Source text:
*-*-*
Is TikTok a Threat to National Security?

President Donald Trump has been trying to make a deal to either ban the extremely popular app TikTok from the United States or remove the app from the control of the Chinese Government, since July. 

Donna Dolphin, an Associate Professor of Communication, explained that the official justification of the Trump Administration for blocking or controlling the TikTok app is that it is owned and operated by the Chinese government, which is hostile to the United States.

“Because of the way the app functions, it is easily possible for the operator to access additional personal data. In other words, it is possible for the TikTok app to be used as an instrument for espionage,” said Dolphin.

Using TikTok on a personal devise is not a threat to national security, but accessing the app on a devise that also stores secure or classified communication might pose a threat. “The solution seems pretty simple, don’t use TikTok on a device that is also used for secure communication,” Dolphin said. 

Agreeably, Randall S. Abate, Professor of Political Science and Sociology, explained that there are genuine privacy and security concerns at stake in Trump’s effort to ban TikTok. “These concerns aren’t ‘traditional’ national security concerns but focus rather on data security and data privacy.”
*-*-*
Stored items:
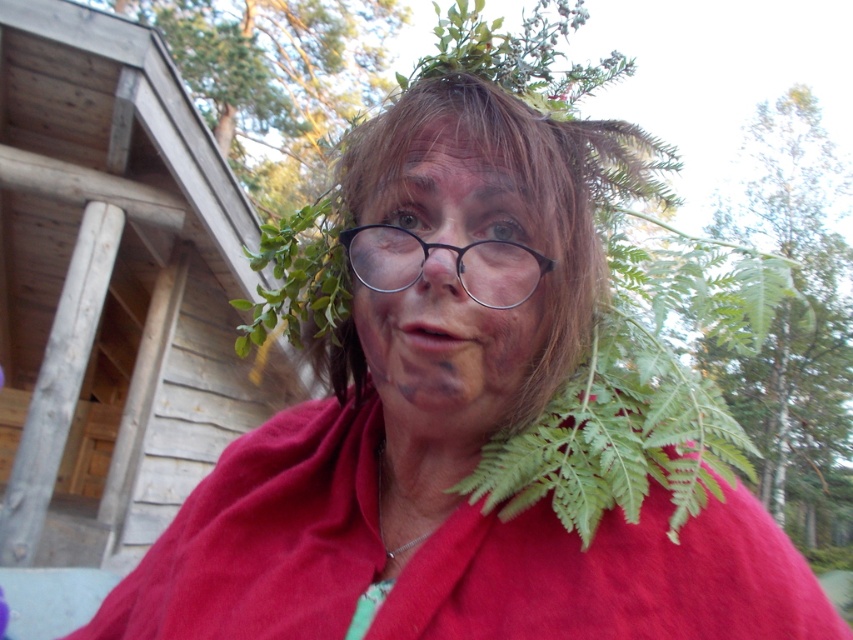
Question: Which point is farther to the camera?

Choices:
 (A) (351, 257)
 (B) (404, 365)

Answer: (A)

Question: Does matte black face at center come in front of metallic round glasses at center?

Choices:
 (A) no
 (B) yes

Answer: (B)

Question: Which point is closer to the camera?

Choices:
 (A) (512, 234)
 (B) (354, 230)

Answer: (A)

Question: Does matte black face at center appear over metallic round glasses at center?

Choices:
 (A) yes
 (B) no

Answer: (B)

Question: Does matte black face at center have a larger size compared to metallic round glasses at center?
*-*-*
What this exercise asks:
a) Answer these questions from the TikTok article, one line each:
(i) Since what month has Donald Trump been trying to make a deal about TikTok?
(ii) What is Donna Dolphin's job title?
(iii) According to Randall S. Abate, what do the concerns about TikTok focus on?
b) Carry the TikTok article on past its last sentence.

Responses to the tasks:
a)
(i) July
(ii) Associate Professor of Communication
(iii) Data security and data privacy

b)
Like other social media platforms, TikTok collects data on its users, so “the national security issue here is premised on a fear that the Chinese government may be able to access this data and potentially leverage it to engage in espionage or spread damaging misinformation,” Abate said. 

However, Dolphin cited a potential ulterior motive for the Trump Administration’s desired TikTok ban. When Trump held his first, in-person rally, after the pandemic limited gatherings, attendance was sparse although the expectation was the event had sold out. The rumor is that young people used TikTok to start a movement to reserve all the tickets so the event would not succeed, Dolphin explained, although she is unsure of the rumor’s validity. 

“The theory related to this rumor is that young people effectively demonstrated their political power and did so in a way that used the power of being digital natives and part of a youth movement. In this vein of thought, the Administration is attempting to shut down the line of communication to undermine the power of politically aware young people,” Dolphin concluded. 

Abate said that Trump was motivated to ban the app simply because of national security and privacy concerned. “[Trump’s] Executive Order last month on this matter sought to ban TikTok based on his concern that the app ‘potentially allows China to track the locations of federal employees and contractors, build dossiers of personal information for blackmail, and conduct corporate espionage’,” said Abate.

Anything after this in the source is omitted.